**What is being asked:**
Count the lines in the material below that contain the string 'single'. Reply with the number alone.
***
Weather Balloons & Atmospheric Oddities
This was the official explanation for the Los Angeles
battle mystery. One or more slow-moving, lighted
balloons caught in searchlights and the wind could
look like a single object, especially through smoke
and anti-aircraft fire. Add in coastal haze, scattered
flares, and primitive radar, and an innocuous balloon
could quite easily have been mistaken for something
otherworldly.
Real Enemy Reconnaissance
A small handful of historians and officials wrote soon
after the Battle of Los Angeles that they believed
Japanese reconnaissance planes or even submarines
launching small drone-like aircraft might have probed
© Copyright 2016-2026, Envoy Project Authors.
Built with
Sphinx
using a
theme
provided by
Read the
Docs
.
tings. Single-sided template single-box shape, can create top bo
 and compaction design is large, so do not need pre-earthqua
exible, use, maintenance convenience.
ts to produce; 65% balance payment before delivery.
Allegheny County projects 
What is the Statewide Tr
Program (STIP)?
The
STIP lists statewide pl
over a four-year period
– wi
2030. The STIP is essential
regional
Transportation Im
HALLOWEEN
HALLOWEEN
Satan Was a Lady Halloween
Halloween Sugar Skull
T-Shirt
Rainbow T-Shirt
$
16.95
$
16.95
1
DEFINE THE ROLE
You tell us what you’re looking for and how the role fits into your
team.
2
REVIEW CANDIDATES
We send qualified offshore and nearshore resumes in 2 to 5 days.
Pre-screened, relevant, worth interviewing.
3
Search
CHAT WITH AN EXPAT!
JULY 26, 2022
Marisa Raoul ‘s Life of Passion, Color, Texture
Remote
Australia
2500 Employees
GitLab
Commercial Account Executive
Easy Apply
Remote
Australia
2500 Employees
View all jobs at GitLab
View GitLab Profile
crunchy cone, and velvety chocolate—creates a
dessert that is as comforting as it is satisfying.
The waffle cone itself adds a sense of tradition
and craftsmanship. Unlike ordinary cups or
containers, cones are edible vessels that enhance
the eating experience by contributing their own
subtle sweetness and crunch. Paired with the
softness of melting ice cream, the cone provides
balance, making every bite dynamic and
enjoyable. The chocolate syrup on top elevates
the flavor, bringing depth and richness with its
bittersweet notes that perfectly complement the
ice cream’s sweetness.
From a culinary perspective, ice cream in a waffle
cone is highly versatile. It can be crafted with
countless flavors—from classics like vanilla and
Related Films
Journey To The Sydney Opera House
***
**Written answer:**
2